Neil Oliver

Personal information
- Date of birth: 11 April 1967 (age 59)
- Place of birth: Berwick-upon-Tweed, England
- Position: Full-back

Senior career*
- Years: Team / Apps / (Gls)
- Coldstream
- 1985–1989: Berwick Rangers / 93 / (0)
- 1989–1991: Blackburn Rovers / 6 / (0)
- 1991–1999: Falkirk / 170 / (3)
- 1998–1999: Hamilton Academical / 6 / (0)
- 1999–2000: Clydebank / 18 / (0)
- 1999–2001: Berwick Rangers / 10 / (0)
- 2000–2001: Hamilton Academical / 5 / (0)
- 2001–2002: East Fife / 15 / (1)
- Linlithgow Rose
- Total:  / 323 / (4)

Managerial career
- 2009–2013: Duns
- 2014: Coldstream

= Neil Oliver (footballer) =

English footballer

Neil Oliver (born 11 April 1967) is an English former footballer who played for Berwick Rangers, Blackburn Rovers, Falkirk, Hamilton Academical, Clydebank and East Fife.

Following a spell as a coach of the Berwick Rangers reserve team, Oliver became manager of Duns in 2009, taking them from the Border Amateur League into the East of Scotland League in 2011–12. He parted company with Duns in August 2013, and was appointed manager of East of Scotland League Premier Division side Coldstream on 21 January 2014. On 15 October 2014, Neil resigned as manager of Coldstream.

===============

Study questions
1. Extract the passage of the Neil Oliver profile starting with "- Place of birth: Berwick-upon-Tweed, England" and going on through "Rovers / 6 / (0)".
2. What does the Neil Oliver profile say, in two sentences?
3. Which distinct teams appear in the senior career listing of the Neil Oliver profile?
The records have no role in this work.

(Relative pose estimation data)
===============

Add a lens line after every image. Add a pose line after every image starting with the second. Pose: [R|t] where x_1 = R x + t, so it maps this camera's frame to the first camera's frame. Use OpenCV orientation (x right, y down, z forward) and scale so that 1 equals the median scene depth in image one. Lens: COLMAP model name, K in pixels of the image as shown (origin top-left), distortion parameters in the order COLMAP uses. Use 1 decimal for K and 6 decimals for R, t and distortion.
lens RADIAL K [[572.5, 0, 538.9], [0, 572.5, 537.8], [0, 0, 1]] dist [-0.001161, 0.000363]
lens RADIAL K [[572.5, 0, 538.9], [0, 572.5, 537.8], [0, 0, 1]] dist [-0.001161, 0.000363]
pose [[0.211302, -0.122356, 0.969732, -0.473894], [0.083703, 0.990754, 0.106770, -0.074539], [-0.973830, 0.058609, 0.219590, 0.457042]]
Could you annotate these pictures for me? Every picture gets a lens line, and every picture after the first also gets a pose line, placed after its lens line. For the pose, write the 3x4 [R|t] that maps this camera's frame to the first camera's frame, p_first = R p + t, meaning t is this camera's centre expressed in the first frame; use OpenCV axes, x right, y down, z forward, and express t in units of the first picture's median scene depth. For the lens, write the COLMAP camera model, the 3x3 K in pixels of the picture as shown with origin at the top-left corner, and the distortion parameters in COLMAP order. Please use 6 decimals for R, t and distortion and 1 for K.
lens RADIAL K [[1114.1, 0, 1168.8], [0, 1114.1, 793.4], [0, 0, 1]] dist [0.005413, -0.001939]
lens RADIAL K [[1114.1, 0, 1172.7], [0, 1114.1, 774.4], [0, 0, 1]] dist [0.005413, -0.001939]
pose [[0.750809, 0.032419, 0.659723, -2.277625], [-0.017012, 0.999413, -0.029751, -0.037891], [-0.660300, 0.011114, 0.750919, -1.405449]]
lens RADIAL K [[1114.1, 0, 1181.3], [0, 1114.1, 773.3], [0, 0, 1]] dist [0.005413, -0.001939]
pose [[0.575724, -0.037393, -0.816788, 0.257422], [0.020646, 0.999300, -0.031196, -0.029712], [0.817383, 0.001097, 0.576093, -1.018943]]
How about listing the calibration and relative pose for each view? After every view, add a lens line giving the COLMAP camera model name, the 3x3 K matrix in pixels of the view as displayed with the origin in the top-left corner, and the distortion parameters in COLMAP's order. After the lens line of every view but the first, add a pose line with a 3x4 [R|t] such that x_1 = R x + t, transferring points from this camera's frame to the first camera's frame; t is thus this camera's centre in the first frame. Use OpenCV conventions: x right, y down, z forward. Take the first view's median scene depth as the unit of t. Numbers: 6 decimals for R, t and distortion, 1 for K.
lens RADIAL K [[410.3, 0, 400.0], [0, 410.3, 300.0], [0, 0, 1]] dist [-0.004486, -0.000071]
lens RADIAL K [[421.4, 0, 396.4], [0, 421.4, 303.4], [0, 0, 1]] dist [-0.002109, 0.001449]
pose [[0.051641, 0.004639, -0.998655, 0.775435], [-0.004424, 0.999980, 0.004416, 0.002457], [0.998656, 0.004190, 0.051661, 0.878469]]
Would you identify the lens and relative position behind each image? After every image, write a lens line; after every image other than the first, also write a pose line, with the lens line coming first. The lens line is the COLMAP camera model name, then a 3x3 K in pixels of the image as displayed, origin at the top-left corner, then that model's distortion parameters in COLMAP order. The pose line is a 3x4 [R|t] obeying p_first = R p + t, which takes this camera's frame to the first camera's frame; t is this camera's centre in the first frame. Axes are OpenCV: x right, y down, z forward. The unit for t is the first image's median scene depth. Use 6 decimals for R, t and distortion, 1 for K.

===============

Exercise results
1.
- Place of birth: Berwick-upon-Tweed, England
- Position: Full-back

Senior career*
- Years: Team / Apps / (Gls)
- Coldstream
- 1985–1989: Berwick Rangers / 93 / (0)
- 1989–1991: Blackburn Rovers / 6 / (0)

2. Neil Oliver, born 11 April 1967, is an English former footballer who played for Berwick Rangers, Blackburn Rovers, Falkirk, Hamilton Academical, Clydebank and East Fife. After coaching the Berwick Rangers reserve team, he managed Duns from 2009 to August 2013, taking them into the East of Scotland League, and then managed Coldstream from 21 January 2014 until resigning on 15 October 2014.

3. Coldstream, Berwick Rangers, Blackburn Rovers, Falkirk, Hamilton Academical, Clydebank, East Fife, Linlithgow Rose